PASSAGE SHOWN —
•••••
Don't get me wrong- it is very unhealthy to "bust caps" in a thin walled metal tube at 35,000 feet, doing 500 mph. I just don't buy that the airplane necessarily stops flying with a 9mm sized hole in the fuselage.

When the earth was still,cooling (and I was on Nav Training) we used to do Celestial Navigation. That meant mounting the sextant in an airlock that protruded thru the skin of the aircraft. Reasonably often enough, during act of mounting or dismounting the sextant at altitude, one could bypass the airlock feature and the cabin would begin venting through a hole maybe 2-3cm in diameter. It was a bit noisy, like standing next to a giant vacuum cleaner, and your ears popped a bit, but that was about all that happened.


----------



## Baz (10 Apr 2018)

SeaKingTacco said:
			
		

> Don't get me wrong- it is very unhealthy to "bust caps" in a thin walled metal tube at 35,000 feet, doing 500 mph. I just don't buy that the airplane necessarily stops flying with a 9mm sized hole in the fuselage.
> 
> When the earth was still,cooling (and I was on Nav Training) we used to do Celestial Navigation. That meant mounting the sextant in an airlock that protruded thru the skin of the aircraft. Reasonably often enough, during act of mounting or dismounting the sextant at altitude, one could bypass the airlock feature and the cabin would begin venting through a hole maybe 2-3cm in diameter. It was a bit noisy, like standing next to a giant vacuum cleaner, and your ears popped a bit, but that was about all that happened.



I'm pretty sure I did Nav training before you... I was the fourth course on the CT-142.

Urban legend has it that the Hercs used to carry a vacuum cleaner hose to plug into the sextant mount and clean up the cockpit when they were bored.  As the legend goes a stop was put to it when they realized they were abrading the leading edge of the tail plane with whatever garbage they were sucking out...

But yes, it seems a lot of people (probably based on Hollywood) equate a little hole in tn the fuselage with a structural failure.
•••••
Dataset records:
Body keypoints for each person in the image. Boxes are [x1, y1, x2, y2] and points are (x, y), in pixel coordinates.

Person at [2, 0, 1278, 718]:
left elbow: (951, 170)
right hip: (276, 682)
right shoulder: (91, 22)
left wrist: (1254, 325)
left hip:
•••••
Print the part of the forum thread that begins at the words "Urban legend has" and stops after "a structural failure.". These items have no connection to the forum thread.

Urban legend has it that the Hercs used to carry a vacuum cleaner hose to plug into the sextant mount and clean up the cockpit when they were bored.  As the legend goes a stop was put to it when they realized they were abrading the leading edge of the tail plane with whatever garbage they were sucking out...

But yes, it seems a lot of people (probably based on Hollywood) equate a little hole in tn the fuselage with a structural failure.